SUPPLIED INFORMATION section start

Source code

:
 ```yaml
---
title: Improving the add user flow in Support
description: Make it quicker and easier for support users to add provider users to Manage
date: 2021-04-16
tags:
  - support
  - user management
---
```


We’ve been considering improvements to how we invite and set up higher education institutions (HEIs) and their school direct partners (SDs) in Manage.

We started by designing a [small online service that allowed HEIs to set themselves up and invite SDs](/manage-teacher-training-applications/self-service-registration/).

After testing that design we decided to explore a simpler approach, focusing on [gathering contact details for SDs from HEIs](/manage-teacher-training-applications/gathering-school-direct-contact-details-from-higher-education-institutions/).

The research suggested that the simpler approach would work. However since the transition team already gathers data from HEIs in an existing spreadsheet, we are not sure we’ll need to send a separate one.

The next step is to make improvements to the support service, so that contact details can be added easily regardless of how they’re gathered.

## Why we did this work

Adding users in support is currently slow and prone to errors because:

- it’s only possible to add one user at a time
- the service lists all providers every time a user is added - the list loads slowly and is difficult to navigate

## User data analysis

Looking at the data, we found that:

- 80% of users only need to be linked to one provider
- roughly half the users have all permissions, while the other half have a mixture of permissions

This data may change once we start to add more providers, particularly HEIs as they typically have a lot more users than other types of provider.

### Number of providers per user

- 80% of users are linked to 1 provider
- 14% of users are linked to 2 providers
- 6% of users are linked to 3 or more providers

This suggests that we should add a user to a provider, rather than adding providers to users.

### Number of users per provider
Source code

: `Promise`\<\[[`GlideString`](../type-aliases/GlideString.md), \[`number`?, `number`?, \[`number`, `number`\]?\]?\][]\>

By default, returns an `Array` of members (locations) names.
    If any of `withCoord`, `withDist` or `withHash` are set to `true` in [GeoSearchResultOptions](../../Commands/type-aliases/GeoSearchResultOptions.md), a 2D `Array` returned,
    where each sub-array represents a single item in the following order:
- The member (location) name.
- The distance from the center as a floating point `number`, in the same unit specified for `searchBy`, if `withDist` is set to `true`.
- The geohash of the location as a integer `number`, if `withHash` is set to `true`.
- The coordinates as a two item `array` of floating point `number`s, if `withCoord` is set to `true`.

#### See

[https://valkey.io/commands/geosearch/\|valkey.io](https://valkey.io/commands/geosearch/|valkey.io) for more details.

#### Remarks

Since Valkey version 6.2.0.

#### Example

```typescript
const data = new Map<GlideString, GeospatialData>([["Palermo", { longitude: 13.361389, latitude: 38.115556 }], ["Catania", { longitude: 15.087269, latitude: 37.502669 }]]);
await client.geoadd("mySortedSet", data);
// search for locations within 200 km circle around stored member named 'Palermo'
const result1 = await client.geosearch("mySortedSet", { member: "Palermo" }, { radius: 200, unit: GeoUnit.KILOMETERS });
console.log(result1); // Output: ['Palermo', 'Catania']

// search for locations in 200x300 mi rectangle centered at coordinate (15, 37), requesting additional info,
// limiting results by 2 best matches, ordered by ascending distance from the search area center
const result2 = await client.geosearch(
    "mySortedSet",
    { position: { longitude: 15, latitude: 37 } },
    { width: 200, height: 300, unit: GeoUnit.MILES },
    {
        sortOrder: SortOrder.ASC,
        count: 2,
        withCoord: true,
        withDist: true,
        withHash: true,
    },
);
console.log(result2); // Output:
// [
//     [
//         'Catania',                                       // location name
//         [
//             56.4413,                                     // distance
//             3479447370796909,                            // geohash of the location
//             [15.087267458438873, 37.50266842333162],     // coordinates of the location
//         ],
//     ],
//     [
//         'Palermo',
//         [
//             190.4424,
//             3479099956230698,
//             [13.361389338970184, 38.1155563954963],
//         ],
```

SUPPLIED INFORMATION section end

Lines of the listing above that contain the word "latitude" should all be returned.

▶ [OUTPUT FOR THIS EXERCISE]
const data = new Map<GlideString, GeospatialData>([["Palermo", { longitude: 13.361389, latitude: 38.115556 }], ["Catania", { longitude: 15.087269, latitude: 37.502669 }]]);
    { position: { longitude: 15, latitude: 37 } },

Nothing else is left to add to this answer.